THE PROBLEM
Filter the listing down to the lines containing the word "Lizenz".

SOURCE INFORMATION
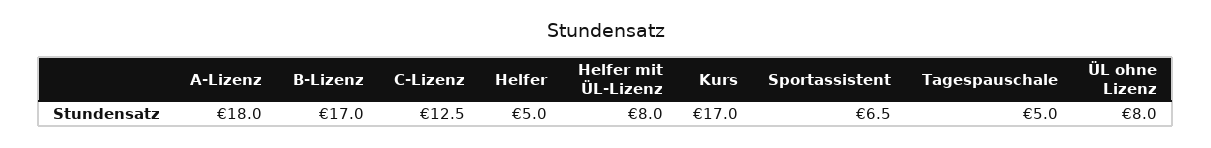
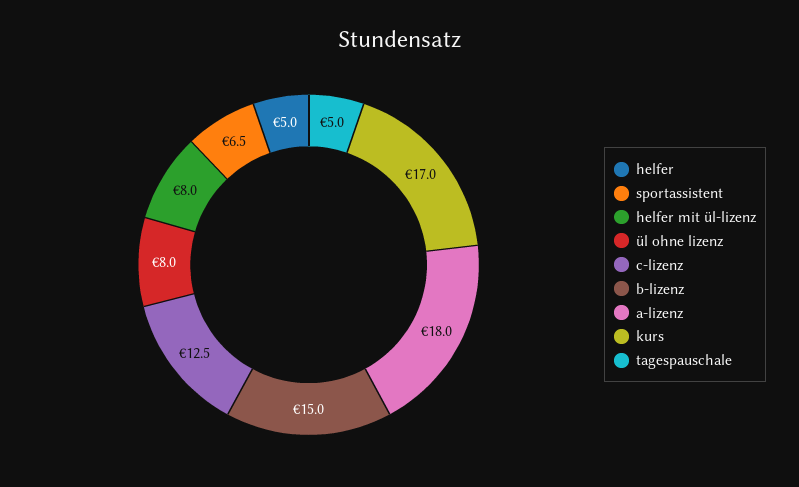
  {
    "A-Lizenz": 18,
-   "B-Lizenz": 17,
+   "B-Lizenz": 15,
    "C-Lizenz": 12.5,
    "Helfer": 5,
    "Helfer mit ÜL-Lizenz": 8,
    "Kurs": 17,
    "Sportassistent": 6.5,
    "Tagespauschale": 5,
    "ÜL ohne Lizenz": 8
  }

WRITTEN ANSWER
    "A-Lizenz": 18,
-   "B-Lizenz": 17,
+   "B-Lizenz": 15,
    "C-Lizenz": 12.5,
    "Helfer mit ÜL-Lizenz": 8,
    "ÜL ohne Lizenz": 8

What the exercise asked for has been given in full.